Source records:
___

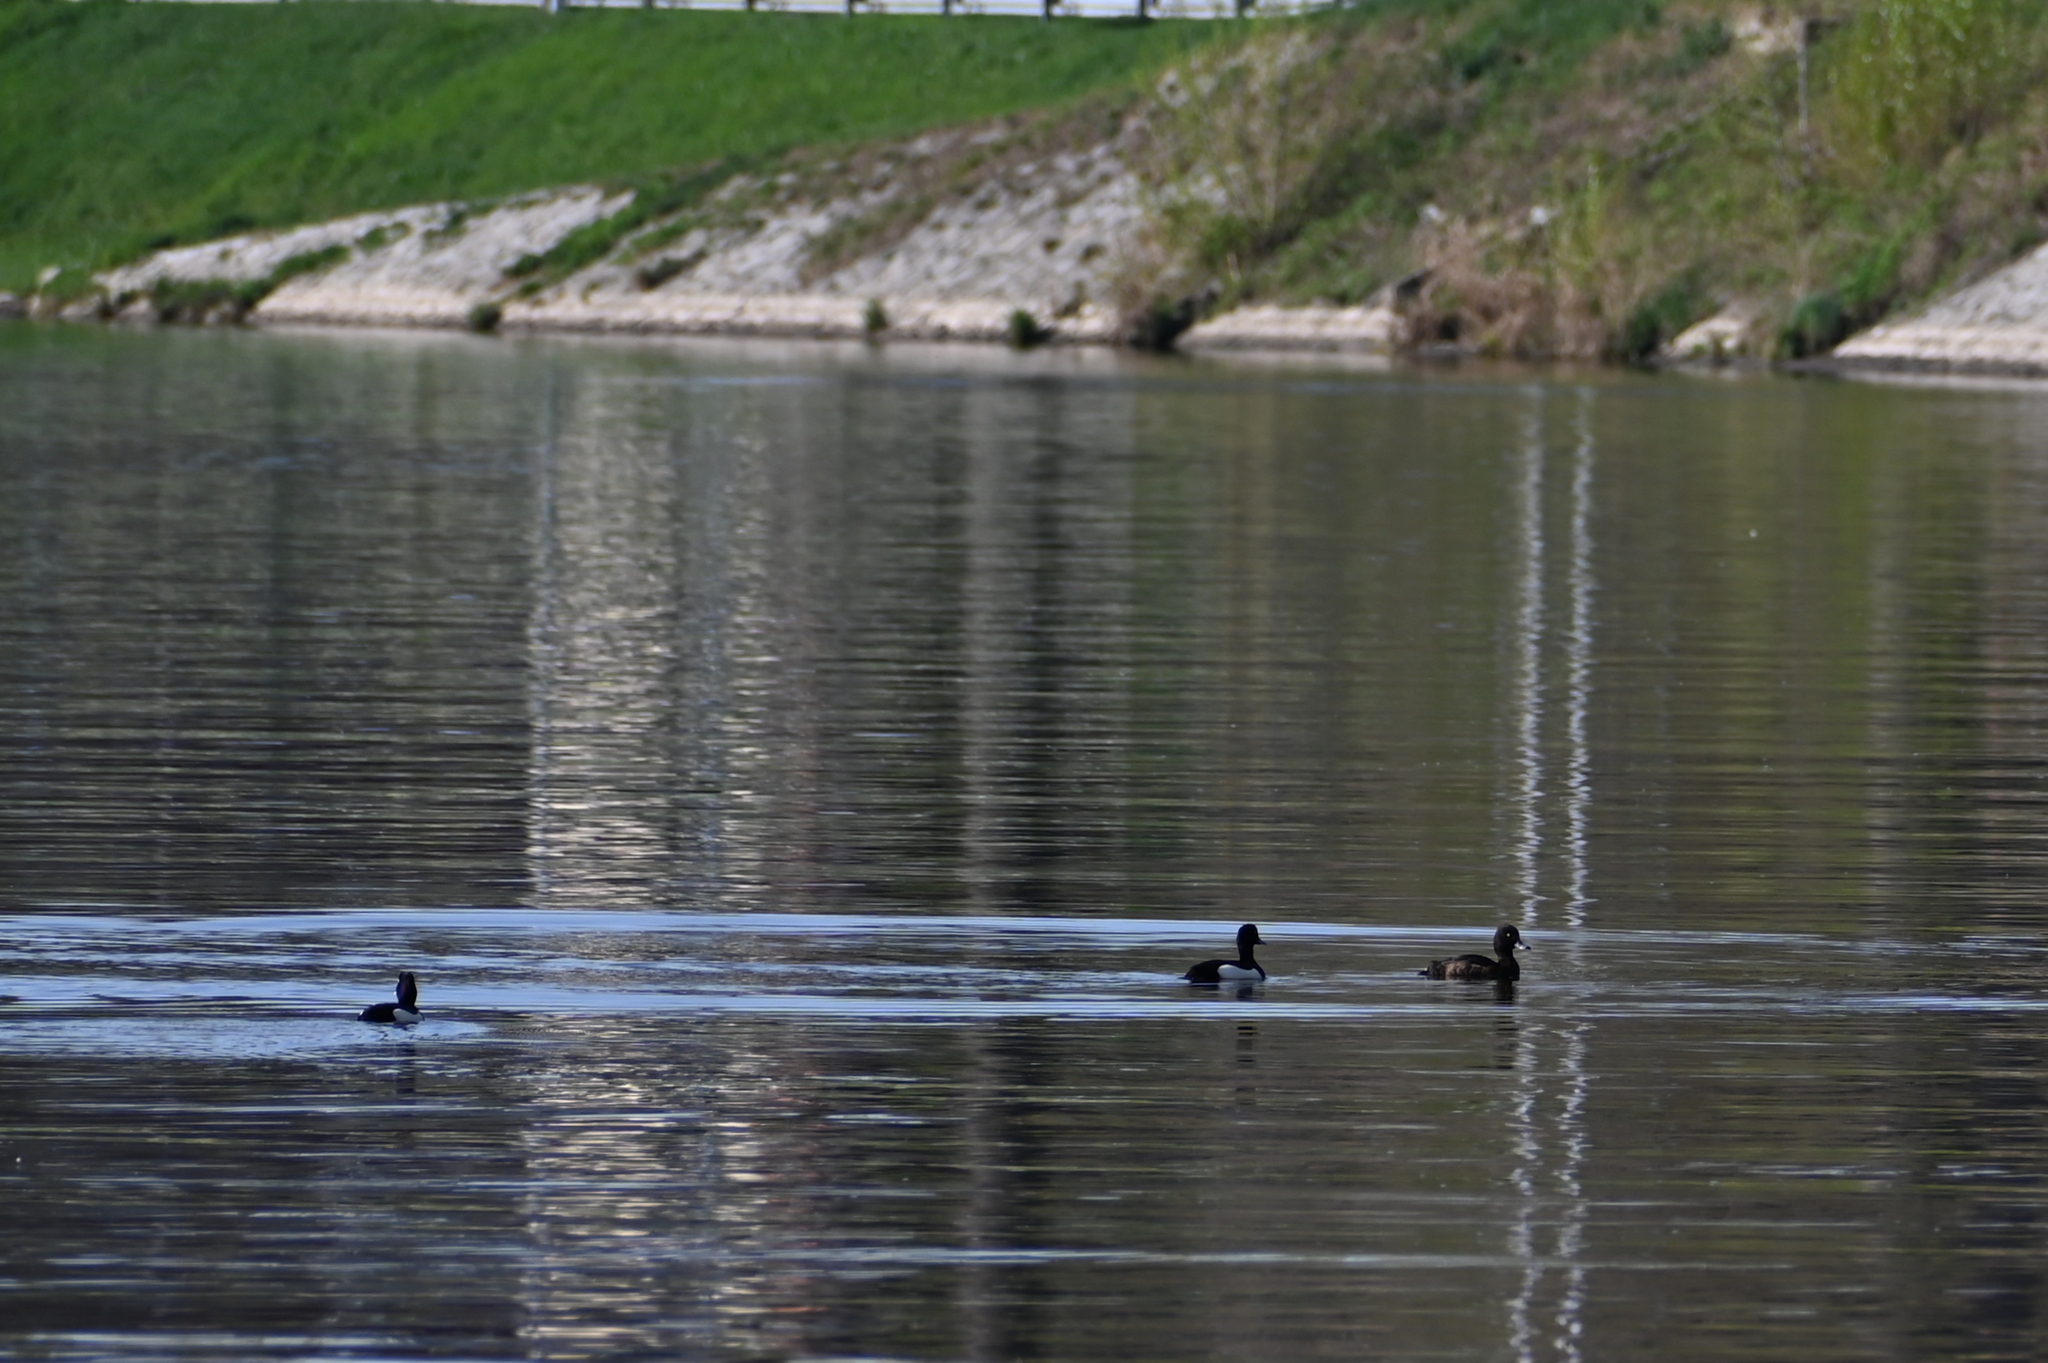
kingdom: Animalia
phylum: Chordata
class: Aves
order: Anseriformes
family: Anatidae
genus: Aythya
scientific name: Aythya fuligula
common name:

___

◆ **Exercise directions**
Give every line of the records above as a JSON list of strings, one string per line, with blank lines skipped and the pictures left out.

◆ **Full solution**
[
  "kingdom: Animalia",
  "phylum: Chordata",
  "class: Aves",
  "order: Anseriformes",
  "family: Anatidae",
  "genus: Aythya",
  "scientific name: Aythya fuligula",
  "common name:"
]